Being the only NA LCS team to not make a single player change during the offseason, Counter Logic Gaming heads into 2017 with their entire 2016 season roster.
- Darshan “Darshan” Upadhyaya
- Jake “Xmithie” Puchero
- Choi “Huhi” Jae-hyun
- Trevor “Stixxay” Hayes
- Zaqueri “Aphromoo” Black
Finally winning their first NA LCS title, and later attending the world championship after failing to qualify for almost three consecutive years, 2015 was arguably CLG’s best year within League of Legends.
CLG made waves during the 2016 preseason through their roster moves. CLG, in what was unarguably the biggest roster change in the history of western LoL, decided to kick their star AD Carry, Yiliang “Doublelift” Peng, who had been on the team for four years. This decision was met with huge controversy, and CLG was heavily criticised for this decision. A few months after this decision, CLG announced that Stixxay, who previously played for their challenger team, would be promoted to the main roster, becoming CLG’s new ADC.
The second roster move CLG made during the 2016 preseason was the decision to start Huhi, who was previously an in-house sub for CLG, in the mid lane over Eugene “Pobelter” Park. While not criticised as heavily as Doublelift’s removal, many people were confused and sceptical of this decision by CLG.
Despite all the naysayers writing them off, CLG finished the spring split regular season second, and were the only team to beat Immortals, who looked unstoppable. Narrowly winning both the semifinals and finals 3-2, CLG won the 2016 spring split, and became back-to-back champions.
Since they were the NA LCS champions, CLG was sent to the 2016 Mid Season Invitational as North America’s representative. CLG’s performance at MSI was spectacular. CLG managed to defeat world champions SK Telecom T1 in the group stage, and entered the bracket stage in second place. CLG then took down Taiwan’s Flash Wolves to make the finals of MSI. Despite losing to SKT in the finals, CLG made history for NA, as this was the farthest any NA team had made it at a Riot sanctioned tournament.

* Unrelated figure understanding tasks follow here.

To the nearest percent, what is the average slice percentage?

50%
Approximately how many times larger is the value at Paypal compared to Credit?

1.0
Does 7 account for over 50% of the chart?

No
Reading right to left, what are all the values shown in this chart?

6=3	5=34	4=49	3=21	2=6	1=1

After basking in success for almost a full year, CLG began to fall off in the summer split. CLG ended the summer regular split in fourth place, and for the first time in three splits, CLG did not receive a playoff bye. After beating Team Liquid in the quarterfinals, CLG fell to Team SoloMid in the semifinals of the 2016 summer playoffs. In the third place decider match, CLG lost to Immortals in a close 3-2 series.

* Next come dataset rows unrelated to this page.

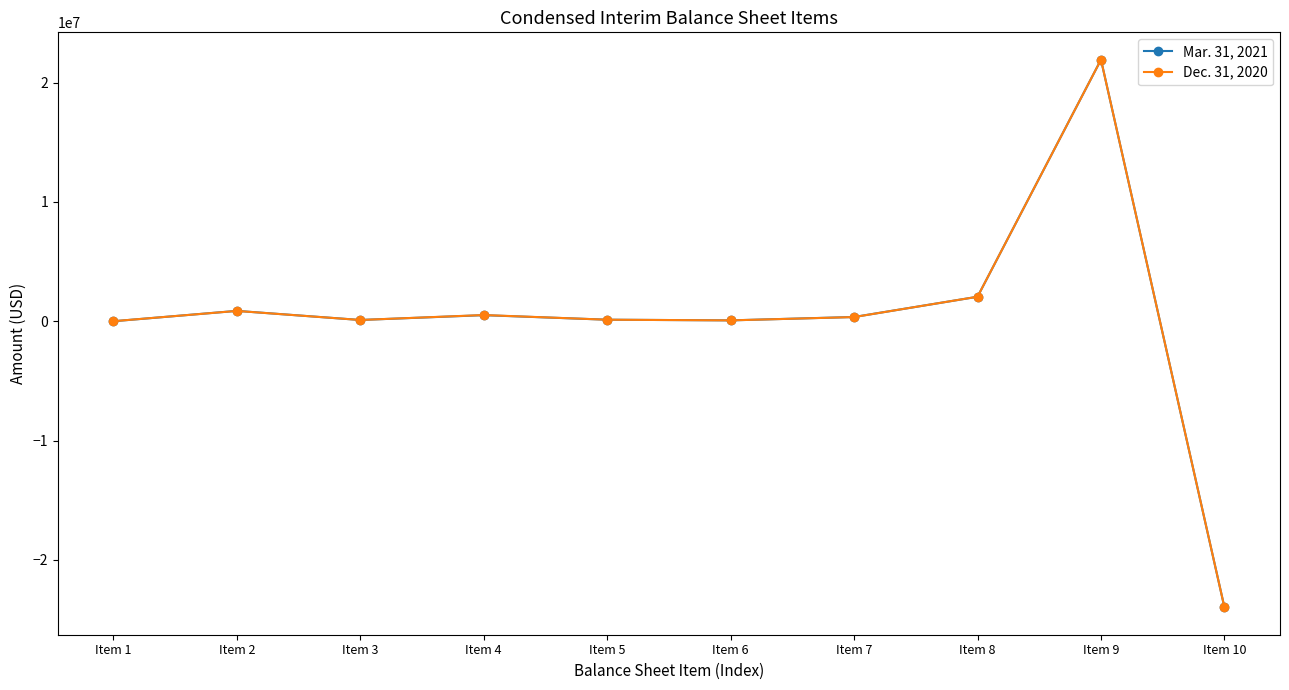

What is the maximum value shown in the chart?

21920189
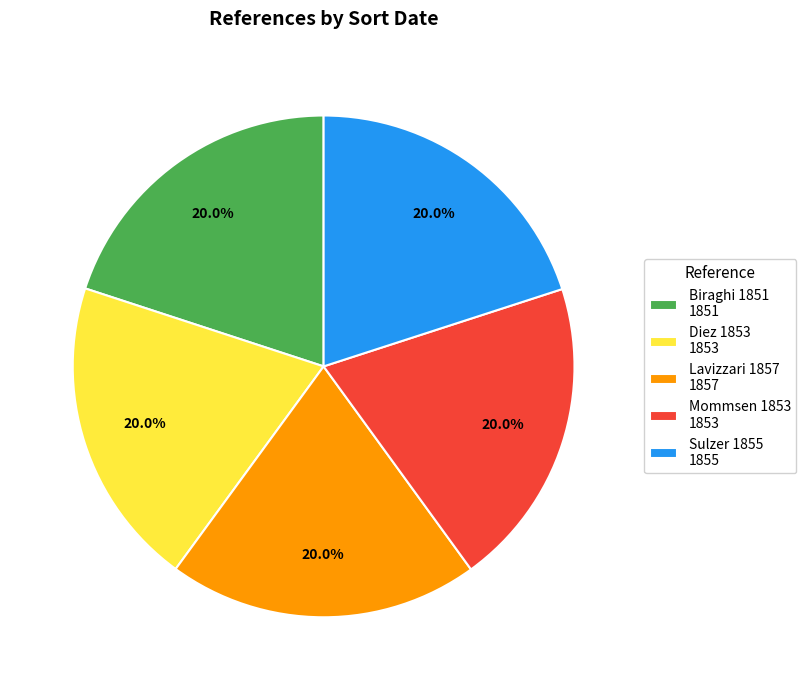

To the nearest percent, what is the combined percentage of Lavizzari 1857 and Sulzer 1855?

40%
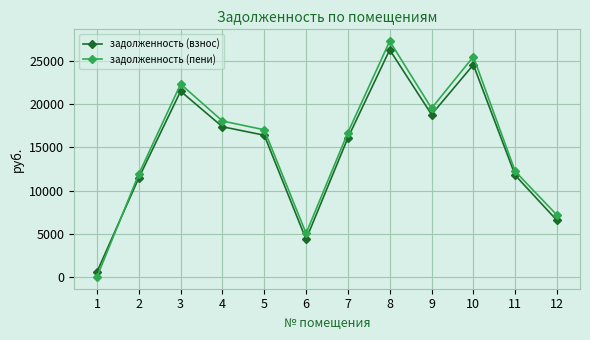

What is the value of the задолженность (пени) point at the 7th from the left?

16728.4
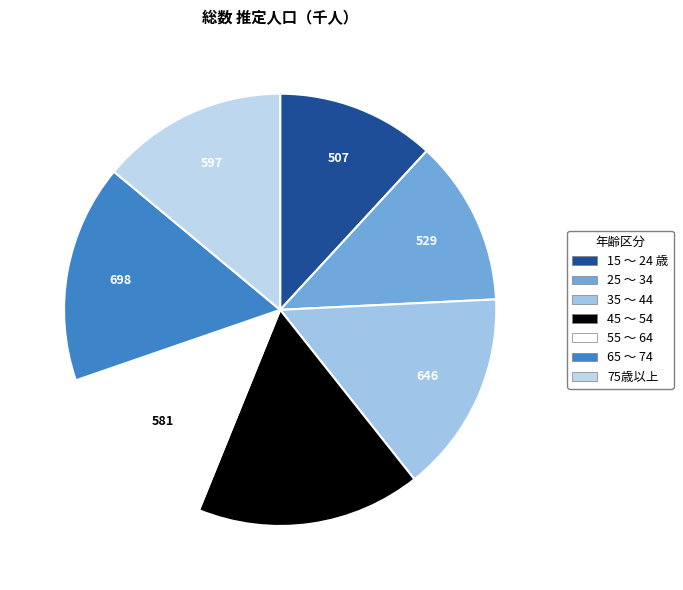

What is the ratio of the value at 15 ～ 24 歳 to the value at 45 ～ 54?

0.7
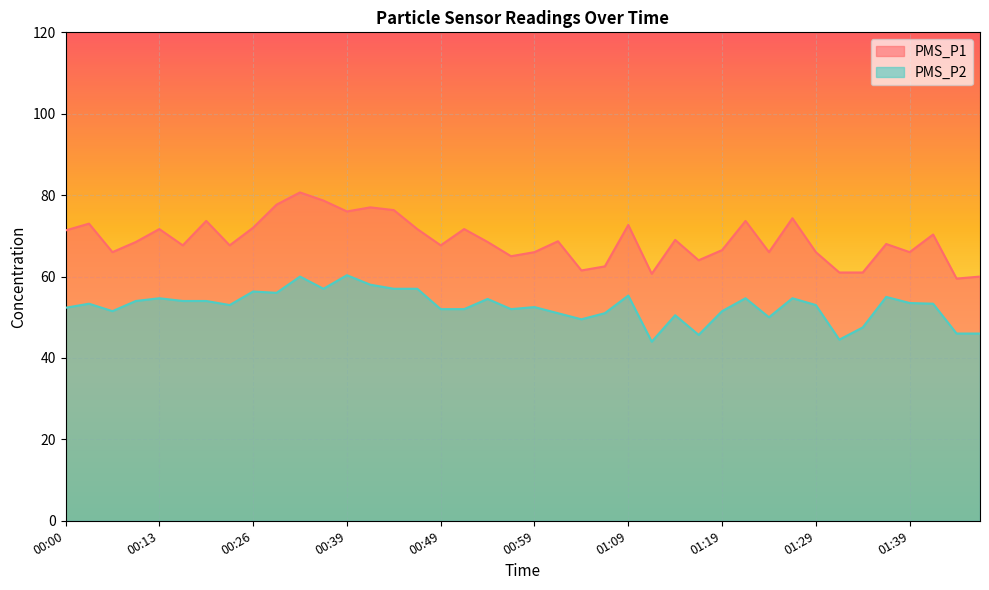

Is the value of PMS_P2 at 00:05 greater than the value of PMS_P1 at 00:26?

No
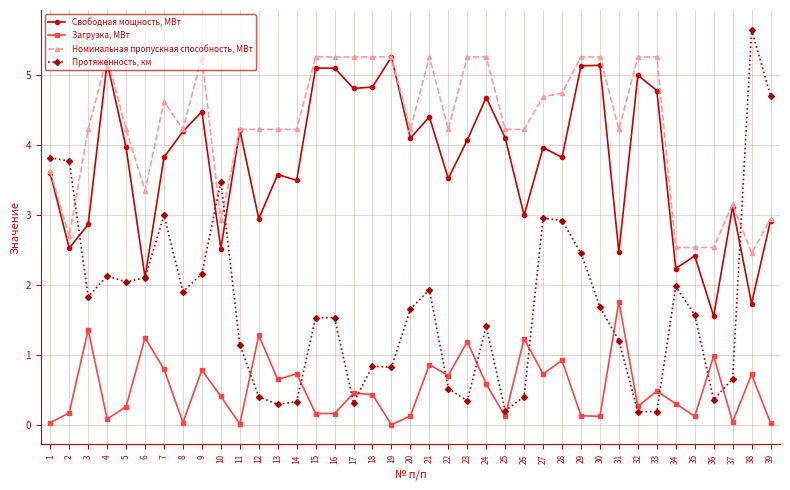

Which label corresponds to the largest value in the chart?

38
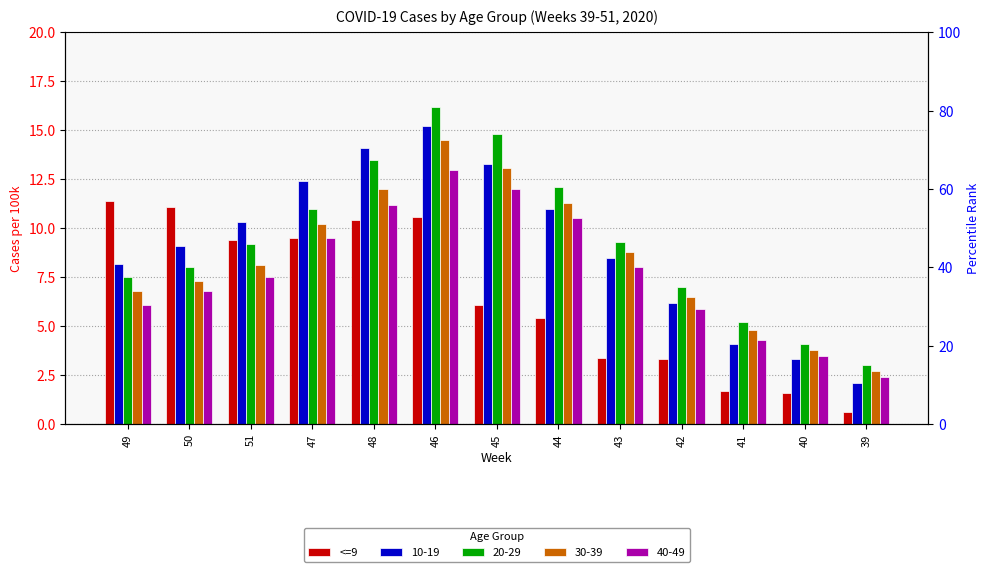

What is the label of the 11th bar from the left?

41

Although they finished fourth in the playoffs, due to their championship points, CLG qualified for 2016 world championships as NA’s second seed. CLG ended their 2016 competitive season after finishing third in their world’s group, thus being eliminated from the world championship.
While every other team in the league made a roster change of some sort, CLG alone chose to continue with their current roster heading into 2017. CLG’s amazing teamwork and map movements stem from their synergy as a team, which they gained through playing together for a year and half. It’s understandable that CLG would try and retain their world class teamwork by keeping their entire roster, despite more talented alternative options being available. This decision by CLG is a testament to how much the team values teamwork.
Despite roster criticisms, CLG will perform above the community’s expectations in early 2017. Many underestimate just how important team play is in League of Legends. At least half of the NA LCS teams made three or more roster changes during this past offseason. Even with the talent some of these teams managed to acquire, it will force them to build synergy, which will take time, especially with the new Korean imports that barely speak English. Not every new team will magically work perfectly at the start, like the 2016 Immortals. Team’s like CLG, who retained their core, will easily beat most of these teams in the early split, simply due to better team play.
But this team play would only go so far as the split progresses. As these new rosters gain decent synergy, CLG’s major strength loses effectiveness. If by the end of the split CLG continues to solely rely on their team play, they will get outclassed by team’s like Cloud9, who have comparable teamwork, but have much more skilled players. While it’s safe to assume they can make playoffs, CLG will need to have their solo lanes playing much better if they want to make a deep playoff run. If Huhi and Darshan cannot raise their skill level, CLG can kiss their chance at a MSI reappearance goodbye.